The underlying issue, of whether sanctions will have enough impact sufficiently quickly to induce a readiness to negotiate, remains a widespread concern. Equally worrying for many Council members is what happens next if the sanctions do not produce results-or worse if Iran decides to up the ante.

North Korea will continue to be very much on the work programme in November, but the main focus is likely to be implementation of resolution 1718.  All UN member states must report by 13 November on the measures they have taken under their domestic law to impose sanctions on the DPRK.  (But there is a possibility that the Sanctions Committee will modify this deadline.)  The Committee (chaired by Slovakia) has to:

  • establish Committee guidelines and procedures;
  • review the lists of controlled items;
  • designate persons and entities in North Korea for targeted sanctions; and
  • designate persons and entities to whom the prohibitions on financial transfers will apply.

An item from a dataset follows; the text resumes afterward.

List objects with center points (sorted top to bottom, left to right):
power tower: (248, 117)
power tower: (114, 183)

A report by the Chair of the Sanctions Committee to the Council is possible.

The violence in the Darfur region continues to rage on, suggesting that the government has suffered some severe setbacks. Public comment about the latter by UN Special Representative, Jan Pronk, led Khartoum to seek to expel him. (This issue has subsequently been deftly resolved by Kofi Annan in a compromise allowing Pronk to remain in office till the end of the year.)

The Council members have no mandate review relating to Sudan in November, but as usual consultations based on the Secretary-General’s monthly report on Darfur are likely. Public concern in many countries continues to grow and pressure for punitive sanctions will be in the background. However, in recent weeks there have been increasingly helpful interventions by African and Arab countries, trying to lead Sudan to a more realistic position. Council members recognise that the agreements reached with great difficulty in September to extend and refinance AMIS expire in December and that time is rapidly running out.

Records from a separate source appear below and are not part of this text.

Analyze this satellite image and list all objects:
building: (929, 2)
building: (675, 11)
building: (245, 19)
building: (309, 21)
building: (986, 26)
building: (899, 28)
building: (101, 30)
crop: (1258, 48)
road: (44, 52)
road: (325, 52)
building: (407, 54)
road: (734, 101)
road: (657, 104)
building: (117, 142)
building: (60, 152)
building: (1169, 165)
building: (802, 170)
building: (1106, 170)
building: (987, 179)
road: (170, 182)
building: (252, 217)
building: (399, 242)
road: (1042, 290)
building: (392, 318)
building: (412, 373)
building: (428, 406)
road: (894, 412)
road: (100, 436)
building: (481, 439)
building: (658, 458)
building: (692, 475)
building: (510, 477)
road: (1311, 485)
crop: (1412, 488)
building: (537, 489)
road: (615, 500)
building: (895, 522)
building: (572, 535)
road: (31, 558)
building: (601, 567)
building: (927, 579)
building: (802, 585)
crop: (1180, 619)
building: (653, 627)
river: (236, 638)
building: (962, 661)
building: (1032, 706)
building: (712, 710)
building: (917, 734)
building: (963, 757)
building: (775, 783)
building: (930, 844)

There are also signs of an important but less obvious development arising from Sudan’s inability to quickly force a successful military outcome in Darfur following its denial of consent for a UN peacekeeping operation in Darfur. There have been some recent hints of flexibility based on a two track approach:

  • pressure by the international community on the rebels to return to a renewed peace negotiating process; and
  • an international force in Darfur which would be styled as “AMIS plus” or “UN minus”-in any event a force with much of the features and mandate envisaged in resolution 1706 but with ambiguity about its title.

It remains to be seen whether these developments can evolve into a successful new approach. The Council may, for a range of reasons, prefer to allow this to develop without active or formal involvement, instead encouraging the Secretary-General behind the scenes and tolerating creative interpretation of resolution 1706. As we have pointed out in September and October, there is considerable scope in 1706 for a large UN presence under the AMIS umbrella. But in the long run the real test will be ensuring that the Advisory Committee on Administrative and Budgetary Questions and the Fifth Committee of the General Assembly will support the outcome. Also ensuring that management and financial risk is minimised will be essential. Given the imminent transition in senior positions in the Secretariat, the latter is not a small issue.